In reply to: Nathan Bossart (#1)

Re: remove adaptive spins_per_delay code

Hi,

On 2024-08-27 11:16:15 -0500, Nathan Bossart wrote:

(creating new thread from [0])

On Wed, Apr 10, 2024 at 09:52:59PM -0400, Tom Lane wrote:

On fourth thought ... the number of tries to acquire the lock, or
in this case number of tries to observe the lock free, is not
NUM_DELAYS but NUM_DELAYS * spins_per_delay. Decreasing
spins_per_delay should therefore increase the risk of unexpected
"stuck spinlock" failures. And finish_spin_delay will decrement
spins_per_delay in any cycle where we slept at least once.
It's plausible therefore that this coding with finish_spin_delay
inside the main wait loop puts more downward pressure on
spins_per_delay than the algorithm is intended to cause.
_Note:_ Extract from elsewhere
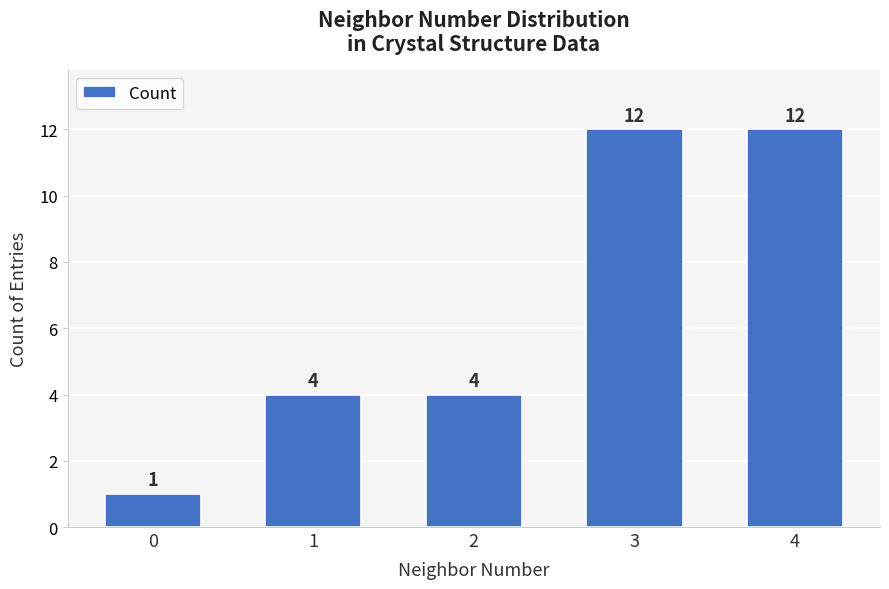

Reading right to left, list all the values displayed in this chart.

4=12	3=12	2=4	1=4	0=1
I kind of wonder whether the premises finish_spin_delay is written
on even apply anymore, given that nobody except some buildfarm
dinosaurs runs Postgres on single-processor hardware anymore.
Maybe we should rip out the whole mechanism and hard-wire
spins_per_delay at 1000 or so.

I've been looking at spinlock contention on newer hardware, and while I do
not yet have any proposal to share for that, I saw this adaptive
spins_per_delay code and wondered about this possibility of "downward
pressure on spins_per_delay" for contended locks. ISTM it could make
matters worse in some cases.

Anyway, I'm inclined to agree that the premise of the adaptive
spins_per_delay code probably doesn't apply anymore, so here's a patch to
remove it.

FWIW, I've seen cases on multi-socket machines where performance was vastly
worse under contention with some values of spins_per_delay. With good numbers
being quite different on smaller machines. Most new-ish server CPUs these days
basically behave like a multi-socket machine internally, due to being
internally partitioned into multiple chiplets. And it's pretty clear that that
trend isn't going to go away. So finding a good value probably isn't easy.
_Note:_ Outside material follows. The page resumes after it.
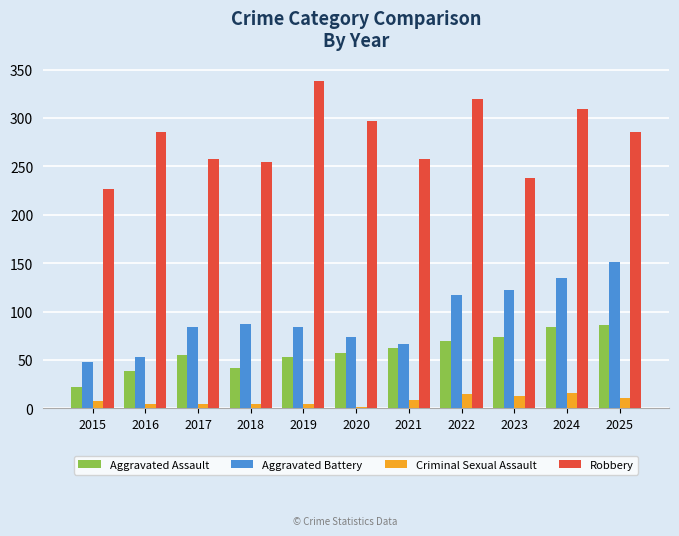

How many groups of bars are there?

11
We don't have a whole lot of contended spin.h spinlocks left, except that we
have one very critical one, XLogCtl->Insert.insertpos_lck. And of course we
use the same spinning logic for buffer header locks - which can be heavily
contended.

I suspect that eventually we ought to replace all our userspace
spinlock-like-things with a framework for writing properly "waiting" locks
with some spinning. We can't just use lwlocks because support for
reader-writer locks makes them much more heavyweight (mainly because it
implies having to use an atomic operation for lock release, which shows up
substantially).

Greetings,

Andres Freund

Nathan Bossart

nathandbossart@gmail.com

over 1 year ago

In reply to: Andres Freund (#2)

Re: remove adaptive spins_per_delay code

On Tue, Aug 27, 2024 at 02:27:00PM -0400, Andres Freund wrote:

FWIW, I've seen cases on multi-socket machines where performance was vastly
worse under contention with some values of spins_per_delay. With good numbers
being quite different on smaller machines. Most new-ish server CPUs these days
basically behave like a multi-socket machine internally, due to being
internally partitioned into multiple chiplets. And it's pretty clear that that
trend isn't going to go away. So finding a good value probably isn't easy.

Yeah.

We don't have a whole lot of contended spin.h spinlocks left, except that we
have one very critical one, XLogCtl->Insert.insertpos_lck. And of course we
use the same spinning logic for buffer header locks - which can be heavily
contended.

Another one I've been looking into is pgssEntry->mutex, which shows up
prominently when pg_stat_statements.track_planning is on. There was some
previous discussion about this [0]/messages/by-id/2895b53b033c47ccb22972b589050dd9@EX13D05UWC001.ant.amazon.com, which resulted in that parameter
getting turned off by default (commit d1763ea). I tried converting those
locks to LWLocks, but that actually hurt performance. I also tried
changing the counters to atomics, which AFAICT is mostly doable except for
"usage". That one would require some more thought to be able to convert it
away from a double.

I suspect that eventually we ought to replace all our userspace
spinlock-like-things with a framework for writing properly "waiting" locks
with some spinning. We can't just use lwlocks because support for
reader-writer locks makes them much more heavyweight (mainly because it
implies having to use an atomic operation for lock release, which shows up
substantially).

Another approach I'm investigating is adding exponential backoff via extra
spins in perform_spin_delay(). I'm doubtful this will be a popular
suggestion, as appropriate settings seem to be hardware/workload dependent
and therefore will require a GUC or two, but it does seem to help
substantially on machines with many cores. In any case, I think we ought
to do _something_ in this area for v18.

[0]: /messages/by-id/2895b53b033c47ccb22972b589050dd9@EX13D05UWC001.ant.amazon.com

--
nathan